「もちろん……って、そんな、のんきなこと……!」

「あんた、別の世界から来たんだって? ここもそう捨てたもんじゃないんだけど、運が悪かったね」

「冗談じゃないわ! 珍しい動物、ですって? 私は人間よ!」

「そんなこと言ったって無駄だよ。あいつら、俺たちのこと、人間とは思ってないからね」

「そんなの、あんまりよ! 何とか逃げ出す方法はないの?」

私は壁にへばりついた。透明な壁はつるつるしていて、やっぱりガラスみたいな感じ。
回りをぐるりと取り囲んでいて、どこにも隙間はない。

……そんなバカな。いったい、どこから私たちを入れたのよ? と、とにかく、ガラスと同じなら、何かぶつけたら割れるかも……。石か何か、落ちてないかしら。何か、ぶつける物………。

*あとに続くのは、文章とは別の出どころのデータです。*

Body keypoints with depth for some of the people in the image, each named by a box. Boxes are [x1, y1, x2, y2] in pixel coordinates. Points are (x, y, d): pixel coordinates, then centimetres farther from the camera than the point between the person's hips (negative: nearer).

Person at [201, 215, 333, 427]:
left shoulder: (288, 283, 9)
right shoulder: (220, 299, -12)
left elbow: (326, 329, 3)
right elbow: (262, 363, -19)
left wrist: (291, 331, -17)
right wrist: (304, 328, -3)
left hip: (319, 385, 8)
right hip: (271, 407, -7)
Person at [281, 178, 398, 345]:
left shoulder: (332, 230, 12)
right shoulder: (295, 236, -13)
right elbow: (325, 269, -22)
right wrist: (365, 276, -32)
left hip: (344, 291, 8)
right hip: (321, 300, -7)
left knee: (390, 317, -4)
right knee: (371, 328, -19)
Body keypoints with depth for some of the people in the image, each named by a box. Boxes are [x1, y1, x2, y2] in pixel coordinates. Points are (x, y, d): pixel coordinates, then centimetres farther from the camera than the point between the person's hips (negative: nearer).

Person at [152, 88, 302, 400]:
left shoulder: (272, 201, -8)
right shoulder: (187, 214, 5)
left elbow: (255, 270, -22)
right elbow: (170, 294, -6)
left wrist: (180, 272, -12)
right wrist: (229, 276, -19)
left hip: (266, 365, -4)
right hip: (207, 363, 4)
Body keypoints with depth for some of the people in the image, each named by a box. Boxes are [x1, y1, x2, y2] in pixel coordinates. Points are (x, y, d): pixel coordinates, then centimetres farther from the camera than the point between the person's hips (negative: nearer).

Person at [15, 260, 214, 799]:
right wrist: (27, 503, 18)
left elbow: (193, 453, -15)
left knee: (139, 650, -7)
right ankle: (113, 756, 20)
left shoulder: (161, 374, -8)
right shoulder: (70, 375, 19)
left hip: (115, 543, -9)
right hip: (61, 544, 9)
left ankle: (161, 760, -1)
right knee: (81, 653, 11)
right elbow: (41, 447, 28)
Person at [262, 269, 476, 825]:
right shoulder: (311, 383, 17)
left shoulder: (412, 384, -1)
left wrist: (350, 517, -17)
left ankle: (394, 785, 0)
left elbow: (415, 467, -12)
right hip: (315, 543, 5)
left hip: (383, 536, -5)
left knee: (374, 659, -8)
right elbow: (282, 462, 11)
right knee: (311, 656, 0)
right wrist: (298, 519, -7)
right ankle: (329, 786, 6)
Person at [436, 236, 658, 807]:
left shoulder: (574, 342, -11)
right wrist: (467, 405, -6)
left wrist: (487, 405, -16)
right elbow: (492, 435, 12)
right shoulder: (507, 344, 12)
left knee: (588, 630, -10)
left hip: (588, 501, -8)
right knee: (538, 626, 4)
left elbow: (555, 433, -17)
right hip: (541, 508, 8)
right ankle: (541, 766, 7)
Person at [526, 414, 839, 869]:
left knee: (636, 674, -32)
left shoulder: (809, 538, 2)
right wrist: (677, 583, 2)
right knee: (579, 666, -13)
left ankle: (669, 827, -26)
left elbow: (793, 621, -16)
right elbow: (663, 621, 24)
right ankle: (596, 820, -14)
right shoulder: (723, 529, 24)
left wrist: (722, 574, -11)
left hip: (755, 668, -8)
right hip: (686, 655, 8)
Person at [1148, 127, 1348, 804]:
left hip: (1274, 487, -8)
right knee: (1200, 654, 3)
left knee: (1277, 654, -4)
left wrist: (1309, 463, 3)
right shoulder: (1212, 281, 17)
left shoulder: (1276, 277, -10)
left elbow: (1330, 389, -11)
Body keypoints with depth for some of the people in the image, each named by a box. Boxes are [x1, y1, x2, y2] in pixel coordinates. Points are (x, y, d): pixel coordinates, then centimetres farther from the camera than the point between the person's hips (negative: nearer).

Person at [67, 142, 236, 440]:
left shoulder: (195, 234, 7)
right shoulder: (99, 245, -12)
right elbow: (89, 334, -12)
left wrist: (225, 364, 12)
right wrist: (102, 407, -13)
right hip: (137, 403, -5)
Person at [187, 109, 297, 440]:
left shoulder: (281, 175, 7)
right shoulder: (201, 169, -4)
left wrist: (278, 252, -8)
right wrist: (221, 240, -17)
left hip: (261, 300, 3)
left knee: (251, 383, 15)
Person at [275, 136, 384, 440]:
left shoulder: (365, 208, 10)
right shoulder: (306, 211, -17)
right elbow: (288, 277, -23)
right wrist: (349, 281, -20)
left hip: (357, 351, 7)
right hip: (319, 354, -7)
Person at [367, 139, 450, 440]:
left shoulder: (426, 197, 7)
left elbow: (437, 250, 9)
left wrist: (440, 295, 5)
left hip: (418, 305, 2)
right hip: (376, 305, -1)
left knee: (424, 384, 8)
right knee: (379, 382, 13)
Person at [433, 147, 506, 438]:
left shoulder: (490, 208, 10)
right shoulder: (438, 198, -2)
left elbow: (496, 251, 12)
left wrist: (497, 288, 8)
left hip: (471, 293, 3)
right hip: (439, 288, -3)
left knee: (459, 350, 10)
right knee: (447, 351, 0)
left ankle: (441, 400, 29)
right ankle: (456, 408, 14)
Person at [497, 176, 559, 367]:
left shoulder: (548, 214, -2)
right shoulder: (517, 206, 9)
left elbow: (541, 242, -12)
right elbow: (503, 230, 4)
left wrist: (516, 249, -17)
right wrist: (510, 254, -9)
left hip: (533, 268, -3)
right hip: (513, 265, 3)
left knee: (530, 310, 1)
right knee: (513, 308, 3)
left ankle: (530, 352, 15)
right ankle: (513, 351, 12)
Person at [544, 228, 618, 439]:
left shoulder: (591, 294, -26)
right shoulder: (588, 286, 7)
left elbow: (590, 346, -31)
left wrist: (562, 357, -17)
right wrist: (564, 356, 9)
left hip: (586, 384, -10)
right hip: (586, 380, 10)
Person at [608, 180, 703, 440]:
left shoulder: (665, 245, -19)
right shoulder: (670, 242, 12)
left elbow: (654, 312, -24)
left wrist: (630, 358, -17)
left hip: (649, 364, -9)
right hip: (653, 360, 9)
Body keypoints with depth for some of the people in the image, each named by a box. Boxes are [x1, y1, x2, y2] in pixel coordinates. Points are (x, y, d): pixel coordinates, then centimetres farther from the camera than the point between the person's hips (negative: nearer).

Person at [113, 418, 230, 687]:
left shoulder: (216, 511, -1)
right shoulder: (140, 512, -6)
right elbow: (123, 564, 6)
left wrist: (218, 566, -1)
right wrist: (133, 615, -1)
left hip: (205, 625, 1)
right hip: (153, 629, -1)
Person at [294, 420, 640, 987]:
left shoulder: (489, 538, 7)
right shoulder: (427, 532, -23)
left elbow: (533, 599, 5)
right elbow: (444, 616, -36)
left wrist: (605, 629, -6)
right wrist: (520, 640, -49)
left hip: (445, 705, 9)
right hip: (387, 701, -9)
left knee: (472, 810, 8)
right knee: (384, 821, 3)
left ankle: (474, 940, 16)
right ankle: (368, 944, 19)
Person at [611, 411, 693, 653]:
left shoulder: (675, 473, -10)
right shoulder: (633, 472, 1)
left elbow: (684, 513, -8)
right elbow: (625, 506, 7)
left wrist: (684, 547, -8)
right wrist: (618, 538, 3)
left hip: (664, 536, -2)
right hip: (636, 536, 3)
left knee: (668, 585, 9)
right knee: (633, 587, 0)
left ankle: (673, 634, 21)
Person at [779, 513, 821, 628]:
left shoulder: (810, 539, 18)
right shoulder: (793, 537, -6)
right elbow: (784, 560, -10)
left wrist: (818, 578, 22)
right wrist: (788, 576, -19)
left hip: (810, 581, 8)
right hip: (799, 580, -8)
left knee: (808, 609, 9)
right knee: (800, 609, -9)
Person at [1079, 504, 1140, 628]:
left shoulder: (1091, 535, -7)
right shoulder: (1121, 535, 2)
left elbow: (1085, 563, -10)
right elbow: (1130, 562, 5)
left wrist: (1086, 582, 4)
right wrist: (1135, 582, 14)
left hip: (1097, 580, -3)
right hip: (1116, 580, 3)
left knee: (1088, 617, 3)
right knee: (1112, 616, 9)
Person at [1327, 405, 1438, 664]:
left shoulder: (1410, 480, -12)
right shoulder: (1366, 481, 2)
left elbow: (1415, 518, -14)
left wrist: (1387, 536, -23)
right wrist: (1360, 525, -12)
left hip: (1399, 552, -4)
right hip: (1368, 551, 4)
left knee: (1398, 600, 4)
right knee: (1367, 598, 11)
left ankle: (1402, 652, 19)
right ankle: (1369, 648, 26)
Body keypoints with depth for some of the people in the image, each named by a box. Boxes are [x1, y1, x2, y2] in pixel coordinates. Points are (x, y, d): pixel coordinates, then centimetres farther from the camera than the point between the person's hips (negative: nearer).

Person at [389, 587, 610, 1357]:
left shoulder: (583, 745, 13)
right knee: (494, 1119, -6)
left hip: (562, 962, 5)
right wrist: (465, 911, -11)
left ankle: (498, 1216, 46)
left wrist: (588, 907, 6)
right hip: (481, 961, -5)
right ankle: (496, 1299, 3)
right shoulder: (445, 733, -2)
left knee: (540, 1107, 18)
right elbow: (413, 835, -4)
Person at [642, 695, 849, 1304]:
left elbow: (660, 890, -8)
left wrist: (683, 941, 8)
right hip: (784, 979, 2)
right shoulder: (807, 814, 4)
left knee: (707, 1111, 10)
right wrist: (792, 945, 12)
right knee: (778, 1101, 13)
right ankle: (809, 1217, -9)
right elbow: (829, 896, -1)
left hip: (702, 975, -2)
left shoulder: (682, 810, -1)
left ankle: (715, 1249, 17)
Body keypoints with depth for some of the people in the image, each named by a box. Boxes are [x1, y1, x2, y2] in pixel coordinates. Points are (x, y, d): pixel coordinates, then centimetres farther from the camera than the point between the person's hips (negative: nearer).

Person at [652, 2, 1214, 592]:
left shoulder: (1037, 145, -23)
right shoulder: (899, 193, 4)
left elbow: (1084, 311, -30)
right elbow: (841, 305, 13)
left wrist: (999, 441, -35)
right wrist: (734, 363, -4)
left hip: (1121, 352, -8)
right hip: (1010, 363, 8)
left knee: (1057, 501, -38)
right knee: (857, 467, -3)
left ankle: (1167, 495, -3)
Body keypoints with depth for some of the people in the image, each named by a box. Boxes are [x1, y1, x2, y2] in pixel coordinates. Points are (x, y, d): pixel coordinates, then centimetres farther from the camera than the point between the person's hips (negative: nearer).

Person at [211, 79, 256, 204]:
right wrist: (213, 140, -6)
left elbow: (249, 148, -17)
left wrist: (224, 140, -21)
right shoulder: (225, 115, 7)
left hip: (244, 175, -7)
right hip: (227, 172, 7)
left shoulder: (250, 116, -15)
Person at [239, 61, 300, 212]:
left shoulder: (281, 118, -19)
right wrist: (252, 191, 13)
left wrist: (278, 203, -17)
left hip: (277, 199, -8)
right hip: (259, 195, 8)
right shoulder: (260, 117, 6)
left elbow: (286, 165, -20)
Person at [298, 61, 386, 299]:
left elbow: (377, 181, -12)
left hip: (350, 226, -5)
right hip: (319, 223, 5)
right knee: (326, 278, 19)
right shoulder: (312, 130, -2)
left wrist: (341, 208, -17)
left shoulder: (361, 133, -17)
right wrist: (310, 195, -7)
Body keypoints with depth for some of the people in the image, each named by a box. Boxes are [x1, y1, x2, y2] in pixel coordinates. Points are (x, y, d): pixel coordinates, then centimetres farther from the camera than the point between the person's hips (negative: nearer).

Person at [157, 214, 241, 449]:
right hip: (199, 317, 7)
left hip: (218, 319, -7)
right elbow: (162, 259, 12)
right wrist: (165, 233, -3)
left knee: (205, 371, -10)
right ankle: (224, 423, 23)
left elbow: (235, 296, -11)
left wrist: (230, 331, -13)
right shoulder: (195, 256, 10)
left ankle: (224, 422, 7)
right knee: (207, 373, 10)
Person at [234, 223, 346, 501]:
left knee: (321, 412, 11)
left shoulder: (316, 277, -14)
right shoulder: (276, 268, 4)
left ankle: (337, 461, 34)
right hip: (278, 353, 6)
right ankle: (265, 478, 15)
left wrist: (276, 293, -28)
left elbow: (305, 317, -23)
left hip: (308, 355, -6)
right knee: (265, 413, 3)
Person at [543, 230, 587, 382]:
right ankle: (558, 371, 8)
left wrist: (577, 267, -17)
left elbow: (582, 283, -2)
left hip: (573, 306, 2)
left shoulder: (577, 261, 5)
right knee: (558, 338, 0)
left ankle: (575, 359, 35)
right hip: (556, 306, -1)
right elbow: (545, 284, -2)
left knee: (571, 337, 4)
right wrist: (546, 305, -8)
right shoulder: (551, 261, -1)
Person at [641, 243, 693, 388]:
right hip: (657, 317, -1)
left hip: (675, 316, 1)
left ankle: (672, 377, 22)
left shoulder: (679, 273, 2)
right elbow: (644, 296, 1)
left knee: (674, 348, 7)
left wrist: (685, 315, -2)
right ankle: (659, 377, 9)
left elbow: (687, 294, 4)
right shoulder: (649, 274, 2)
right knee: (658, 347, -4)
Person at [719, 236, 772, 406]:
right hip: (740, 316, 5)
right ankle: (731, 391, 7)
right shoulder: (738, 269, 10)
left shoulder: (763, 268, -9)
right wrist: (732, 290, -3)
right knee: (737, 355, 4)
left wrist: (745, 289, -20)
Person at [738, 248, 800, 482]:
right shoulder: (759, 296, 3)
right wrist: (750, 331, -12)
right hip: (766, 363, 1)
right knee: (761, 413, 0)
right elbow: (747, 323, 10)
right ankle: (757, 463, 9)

「無駄だよ、こいつはサージュっていう木の樹液を精製して固めたものなんだ。ちょっとやそっとじゃ割れないさ」

からかうような調子に、私はカッとなった。

「何よあなた、人事みたいに! 自分の方こそ、逃げなきゃ真先に殺されるんでしょ!」

「オレはいつでも逃げられるもの」

「へ?」

「さて、あいつらもいなくなったし、そろそろ行くとするか」

彼は体をほぐすように、“う〜ん”と、気持ちよさそうに伸びをした。そしてそのまま手を伸ばし、壁に触れる。と、見る見るうちにその手が壁を突き抜けてくる。あっという間に彼は檻の外に出てしまった。

驚きに言葉も出ない私を残して、彼は部屋の扉と反対側にある窓に近付いた。四角く切り取られた石壁の向こうに、もう夕暮れなのかラベンダー色の空が見えた。

その空を背景に、彼は立ち止まってちょっと振り返り、私を見た。銀の髪が空の色を映して、微妙な紫のグラデーションに染まる。瞳の色さえスミレ色がかって見えた。

「じゃ、元気でな……と言ってもあと少しの命だろうけど」

まるでいたずらっ子のようにくるくると瞳を輝かせ、形の良い唇にかすかな笑みを浮かべて、彼はそう言った。見とれていた私は、ハッと我に返った。